Les cartes classiques sont très efficaces pour représenter les territoires mais semblent moins adaptées pour représenter le mouvement ou plus largement les flux. Pourtant la représentation des flux par la cartographie n’est pas chose nouvelle. Les cartographes ont, depuis longtemps, été amenés à représenter ces phénomènes. On peut citer plusieurs exemples emblématiques comme : la table de Peutinger, les « portulan » ou encore les cartes de Joseph Minard (1781-1870).
Les difficultés de représentation des flux ne résident pas dans l’appréhension d’un nouvel objet géographique mais dans la reconfiguration du contexte sociétal. En effet, l’un des changements majeurs de la société contemporaine est l’accroissement massif des mobilités et des échanges.
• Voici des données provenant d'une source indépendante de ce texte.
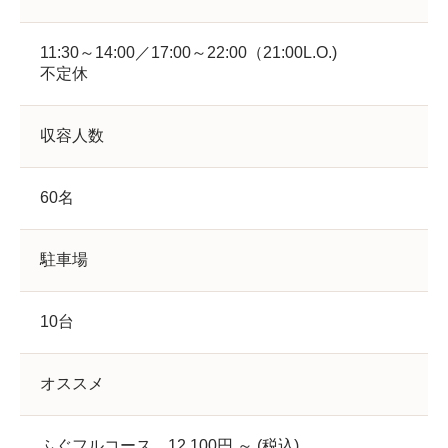
11:30～14:00／17:00～22:00（21:00L.O.)
不定休
収容人数
60名
駐車場
10台
オススメ
ふぐフルコース 12,100円 ～ (税込)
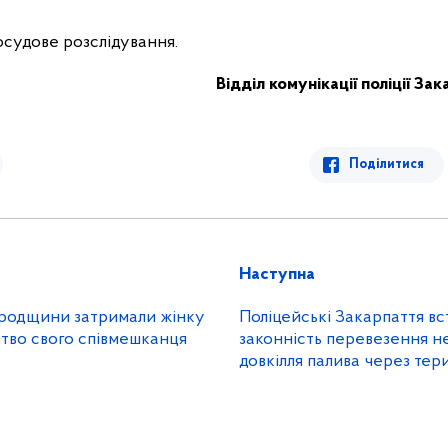
осудове розслідування.
Відділ комунікації поліції За
Поділитися
Наступна
ородщини затримали жінку
Поліцейські Закарпаття в
ство свого співмешканця
законність перевезення н
довкілля палива через тер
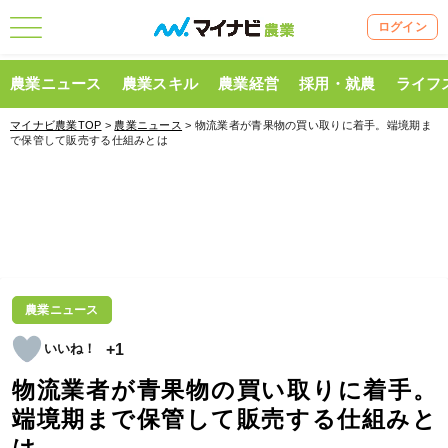
ログイン
農業ニュース
農業スキル
農業経営
採用・就農
ライフ
マイナビ農業TOP
>
農業ニュース
> 物流業者が青果物の買い取りに着手。端境期ま
で保管して販売する仕組みとは
農業ニュース
+1
物流業者が青果物の買い取りに着手。
端境期まで保管して販売する仕組みと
Les mobilités sont de plus en plus importantes, diversifiées, multiscalaires et déhiérarchisées. Ainsi, si la cartographie classique est très opérante pour représenter les phénomènes territoriaux, elle l’est moins pour rendre compte de ces nouvelles dynamiques géographiques. Par ailleurs, les cartographes sont eux-mêmes confrontés à des changements dans leur propre univers. Ils doivent composer avec un contexte renouvelé par de nouveaux acteurs, de nouvelles données, de nouvelles capacités de calcul, de nouvelles opportunités graphiques ou encore, de nouvelles techniques de représentation notamment avec l’animation et l’interactivité.
Dans ce contexte renouvelé, les évolutions cartographiques depuis 10 à 20 ans ont été nombreuses mais ont davantage été intégrées à titre technique que sémiologique. Si les capacités de représentation se sont démultipliées, la cartographie, en tant que langage, n’a pas évolué au même rythme. Les énoncés de Jacques Bertin sont encore très présents, mais il est possible de soulever plusieurs pistes intéressantes pour renouveler les modes de représentation afin de mettre en mouvement la carte.
Une des pistes à explorer concerne la gestion visuelle des « traces ». La carte des vents en temps réel (Wind Map) aux États-Unis réalisée par Martin Wattemberg et Fernada Viégas en 2012, en est une très bonne illustration. Cette carte a été créée en version animée (http://hint.fm/wind/index.html) et en version statistique. Sur l’animation, plus le mouvement semble rapide, plus le vent qu’il représente l’est. Sur la carte fixe, le mouvement et la vitesse sont évoqués par un système graphique d’estompage et de transparence de la ligne ou du point. Il s’agit de conserver une trace du passé qui joue un rôle toujours actif dans le présent.